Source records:
= = = = = = =
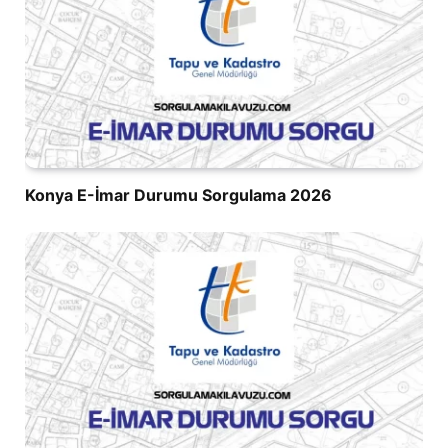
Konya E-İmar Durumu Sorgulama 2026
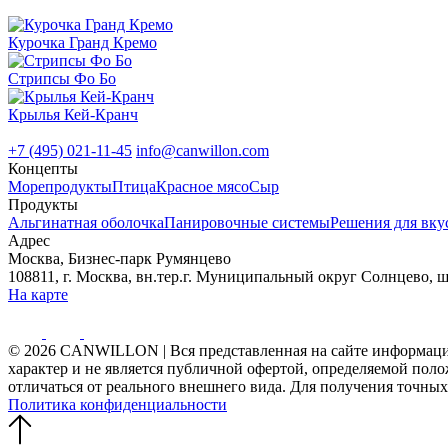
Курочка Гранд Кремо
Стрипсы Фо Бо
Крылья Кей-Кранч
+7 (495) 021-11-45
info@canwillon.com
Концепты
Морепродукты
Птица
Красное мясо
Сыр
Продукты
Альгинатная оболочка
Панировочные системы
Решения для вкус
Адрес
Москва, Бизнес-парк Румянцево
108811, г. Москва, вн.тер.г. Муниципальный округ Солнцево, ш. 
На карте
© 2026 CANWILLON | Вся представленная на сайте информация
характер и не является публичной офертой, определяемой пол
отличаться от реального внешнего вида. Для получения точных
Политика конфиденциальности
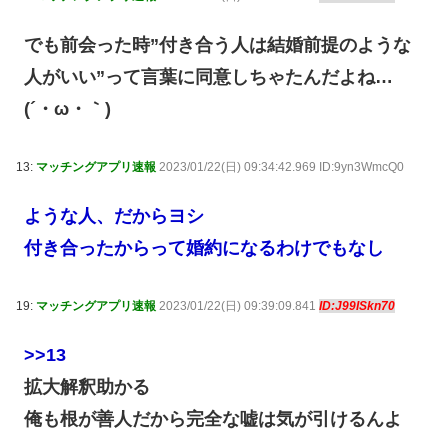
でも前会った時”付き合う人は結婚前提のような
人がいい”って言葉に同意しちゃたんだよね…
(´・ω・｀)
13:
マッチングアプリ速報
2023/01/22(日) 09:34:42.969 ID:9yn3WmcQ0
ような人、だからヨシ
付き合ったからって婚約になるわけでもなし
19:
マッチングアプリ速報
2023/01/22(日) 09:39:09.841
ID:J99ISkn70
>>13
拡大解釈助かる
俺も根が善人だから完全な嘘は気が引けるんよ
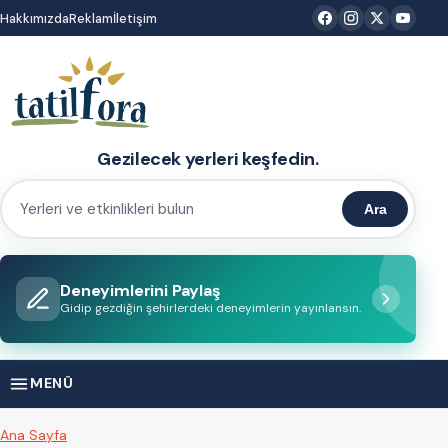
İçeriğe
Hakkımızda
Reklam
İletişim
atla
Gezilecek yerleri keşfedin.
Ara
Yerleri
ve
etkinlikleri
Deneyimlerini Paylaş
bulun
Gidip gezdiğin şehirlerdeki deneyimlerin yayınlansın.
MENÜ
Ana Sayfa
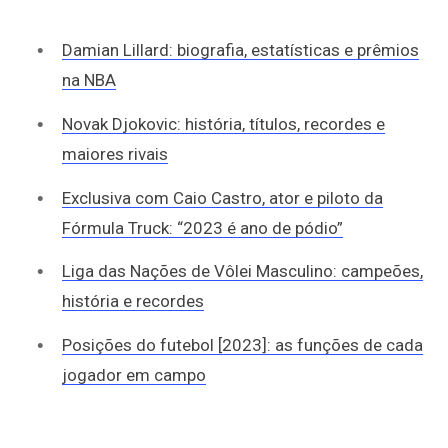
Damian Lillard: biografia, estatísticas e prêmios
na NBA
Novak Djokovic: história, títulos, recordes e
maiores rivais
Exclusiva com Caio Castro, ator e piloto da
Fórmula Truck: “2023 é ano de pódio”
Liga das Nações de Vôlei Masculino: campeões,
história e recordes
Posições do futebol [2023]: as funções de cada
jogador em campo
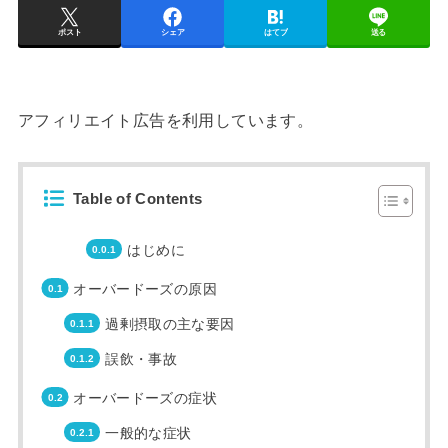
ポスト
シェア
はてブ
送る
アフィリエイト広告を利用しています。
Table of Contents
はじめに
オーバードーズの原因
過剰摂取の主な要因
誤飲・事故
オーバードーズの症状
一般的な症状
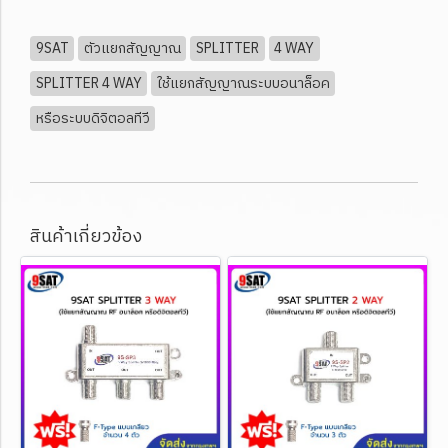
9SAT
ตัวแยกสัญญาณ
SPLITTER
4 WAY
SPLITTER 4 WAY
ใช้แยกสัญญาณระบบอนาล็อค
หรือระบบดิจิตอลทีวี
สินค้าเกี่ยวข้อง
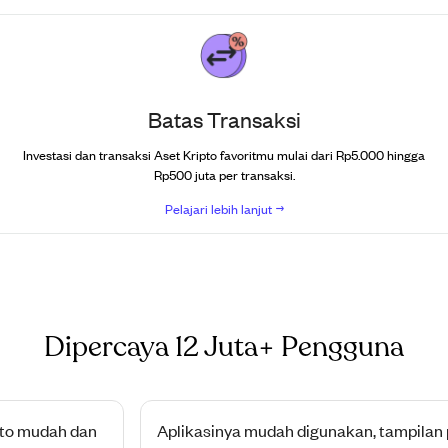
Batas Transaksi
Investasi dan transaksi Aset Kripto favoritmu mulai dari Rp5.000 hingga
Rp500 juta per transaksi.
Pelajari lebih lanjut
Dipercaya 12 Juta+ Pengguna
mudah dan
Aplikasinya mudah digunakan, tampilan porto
= = = = = = =
▶ AIM OF THE TASK: Rewrite all the lines above as a numbered list, skipping any blank lines and leaving the pictures out.

▶ TASK OUTPUT:
1. Konya E-İmar Durumu Sorgulama 2026
2. Курочка Гранд Кремо
3. Стрипсы Фо Бо
4. Крылья Кей-Кранч
5. +7 (495) 021-11-45
6. info@canwillon.com
7. Концепты
8. Морепродукты
9. Птица
10. Красное мясо
11. Сыр
12. Продукты
13. Альгинатная оболочка
14. Панировочные системы
15. Решения для вкус
16. Адрес
17. Москва, Бизнес-парк Румянцево
18. 108811, г. Москва, вн.тер.г. Муниципальный округ Солнцево, ш. 
19. На карте
20. © 2026 CANWILLON | Вся представленная на сайте информация
21. характер и не является публичной офертой, определяемой пол
22. отличаться от реального внешнего вида. Для получения точных
23. Политика конфиденциальности
24. でも前会った時”付き合う人は結婚前提のような
25. 人がいい”って言葉に同意しちゃたんだよね…
26. (´・ω・｀)
27. 13:
28. マッチングアプリ速報
29. 2023/01/22(日) 09:34:42.969 ID:9yn3WmcQ0
30. ような人、だからヨシ
31. 付き合ったからって婚約になるわけでもなし
32. 19:
33. マッチングアプリ速報
34. 2023/01/22(日) 09:39:09.841
35. ID:J99ISkn70
36. >>13
37. 拡大解釈助かる
38. 俺も根が善人だから完全な嘘は気が引けるんよ
39. İçeriğe
40. Hakkımızda
41. Reklam
42. İletişim
43. atla
44. Gezilecek yerleri keşfedin.
45. Ara
46. Yerleri
47. ve
48. etkinlikleri
49. Deneyimlerini Paylaş
50. bulun
51. Gidip gezdiğin şehirlerdeki deneyimlerin yayınlansın.
52. MENÜ
53. Ana Sayfa
54. Damian Lillard: biografia, estatísticas e prêmios
55. na NBA
56. Novak Djokovic: história, títulos, recordes e
57. maiores rivais
58. Exclusiva com Caio Castro, ator e piloto da
59. Fórmula Truck: “2023 é ano de pódio”
60. Liga das Nações de Vôlei Masculino: campeões,
61. história e recordes
62. Posições do futebol [2023]: as funções de cada
63. jogador em campo
64. ポスト
65. シェア
66. はてブ
67. 送る
68. アフィリエイト広告を利用しています。
69. Table of Contents
70. はじめに
71. オーバードーズの原因
72. 過剰摂取の主な要因
73. 誤飲・事故
74. オーバードーズの症状
75. 一般的な症状
76. 9SAT
77. ตัวแยกสัญญาณ
78. SPLITTER
79. 4 WAY
80. SPLITTER 4 WAY
81. ใช้แยกสัญญาณระบบอนาล็อค
82. หรือระบบดิจิตอลทีวี
83. สินค้าเกี่ยวข้อง
84. Batas Transaksi
85. Investasi dan transaksi Aset Kripto favoritmu mulai dari Rp5.000 hingga
86. Rp500 juta per transaksi.
87. Pelajari lebih lanjut
88. Dipercaya 12 Juta+ Pengguna
89. mudah dan
90. Aplikasinya mudah digunakan, tampilan porto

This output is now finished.